Luca Patuelli reflektiert in einem tollen Changieren zwischen Verzweiflung, Wut und Souveränität unseren problematischen Umgang mit körperlicher Behinderung. Er zeigt, dass Kunst und Leben verschiedene Aggregatzustände haben können und dass sich das Leben von Kindheit an als eine Abfolge von Metamorphosen erzählen lässt.

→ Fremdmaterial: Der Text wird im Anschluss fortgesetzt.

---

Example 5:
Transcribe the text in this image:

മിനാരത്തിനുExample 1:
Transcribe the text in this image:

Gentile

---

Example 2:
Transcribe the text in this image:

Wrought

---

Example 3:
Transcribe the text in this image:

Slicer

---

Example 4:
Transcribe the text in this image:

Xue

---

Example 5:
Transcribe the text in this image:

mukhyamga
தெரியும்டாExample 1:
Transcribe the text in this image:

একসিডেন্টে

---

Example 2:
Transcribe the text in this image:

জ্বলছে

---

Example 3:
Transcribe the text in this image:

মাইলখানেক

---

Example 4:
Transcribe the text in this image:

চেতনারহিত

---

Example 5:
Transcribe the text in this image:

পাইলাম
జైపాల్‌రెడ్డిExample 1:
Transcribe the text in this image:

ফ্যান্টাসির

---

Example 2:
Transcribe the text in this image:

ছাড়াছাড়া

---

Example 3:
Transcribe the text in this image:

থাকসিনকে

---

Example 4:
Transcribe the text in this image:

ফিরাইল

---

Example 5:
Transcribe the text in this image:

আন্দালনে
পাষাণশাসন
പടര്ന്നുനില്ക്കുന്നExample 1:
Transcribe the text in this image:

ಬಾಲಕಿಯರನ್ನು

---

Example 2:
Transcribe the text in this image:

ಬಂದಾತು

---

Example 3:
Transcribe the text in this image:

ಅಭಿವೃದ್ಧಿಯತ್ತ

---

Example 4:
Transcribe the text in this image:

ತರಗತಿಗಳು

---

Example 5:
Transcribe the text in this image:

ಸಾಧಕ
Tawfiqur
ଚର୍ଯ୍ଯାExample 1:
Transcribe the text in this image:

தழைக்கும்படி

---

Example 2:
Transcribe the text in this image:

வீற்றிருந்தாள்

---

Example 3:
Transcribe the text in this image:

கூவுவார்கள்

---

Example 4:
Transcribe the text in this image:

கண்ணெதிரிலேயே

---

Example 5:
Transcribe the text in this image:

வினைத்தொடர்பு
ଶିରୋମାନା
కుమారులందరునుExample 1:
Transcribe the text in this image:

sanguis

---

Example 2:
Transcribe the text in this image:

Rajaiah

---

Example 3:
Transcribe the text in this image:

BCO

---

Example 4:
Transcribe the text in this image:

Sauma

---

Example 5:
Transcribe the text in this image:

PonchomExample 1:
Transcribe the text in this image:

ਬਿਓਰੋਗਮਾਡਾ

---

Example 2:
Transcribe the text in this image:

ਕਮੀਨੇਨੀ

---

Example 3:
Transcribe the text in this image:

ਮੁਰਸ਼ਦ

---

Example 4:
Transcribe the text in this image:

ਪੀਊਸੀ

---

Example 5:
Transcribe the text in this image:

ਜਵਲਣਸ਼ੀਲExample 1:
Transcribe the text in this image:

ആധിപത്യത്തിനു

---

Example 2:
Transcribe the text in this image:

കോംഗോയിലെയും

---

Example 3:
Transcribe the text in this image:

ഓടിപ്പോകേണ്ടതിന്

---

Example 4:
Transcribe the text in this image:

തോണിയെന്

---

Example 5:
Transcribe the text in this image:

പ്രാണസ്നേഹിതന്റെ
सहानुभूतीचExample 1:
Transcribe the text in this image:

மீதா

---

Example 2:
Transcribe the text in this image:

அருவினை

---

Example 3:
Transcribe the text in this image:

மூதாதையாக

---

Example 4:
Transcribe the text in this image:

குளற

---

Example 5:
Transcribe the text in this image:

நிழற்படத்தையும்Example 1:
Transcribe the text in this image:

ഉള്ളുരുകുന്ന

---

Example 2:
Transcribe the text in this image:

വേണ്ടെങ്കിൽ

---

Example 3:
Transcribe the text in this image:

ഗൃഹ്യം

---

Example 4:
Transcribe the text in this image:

Die Plattform „Films.Dance“ bringt Choreografie, Tanz und Film weltweit zusammen und strebt künstlerisch anspruchsvolle Resultate an. Giaquinto und Caraz’ Beitrag ist nun Teil einer Kurzfilmreihe von 15 Originalfilmen mit mehr als 250 beteiligten Künstlerinnen und Künstlern aus über 25 Ländern, die alle während der Coronakrise gedreht wurden. „Ich habe meine Bewegungssprache erweitert und auf Luca Patuellis körperliche Fähigkeiten angepasst“, resümiert Giaquinto. „Diese Herausforderung war mit das spannendste an diesem Projekt.“

Info

Film
„Do Butterflies Remember Being Caterpillars?“ ist auf der Plattform „Films.Dance“ zu sehen.

Person
Alessandro Giaquinto ist ein Multitalent. Der aus Italien stammende Gruppentänzer des Stuttgarter Balletts hat im Frühjahr 2021 den Roman „La forza di chi non è solo“ veröffentlicht und bereits mehrere Choreografien realisiert – zuletzt für das Amiata Piano Festival in Cinigiano.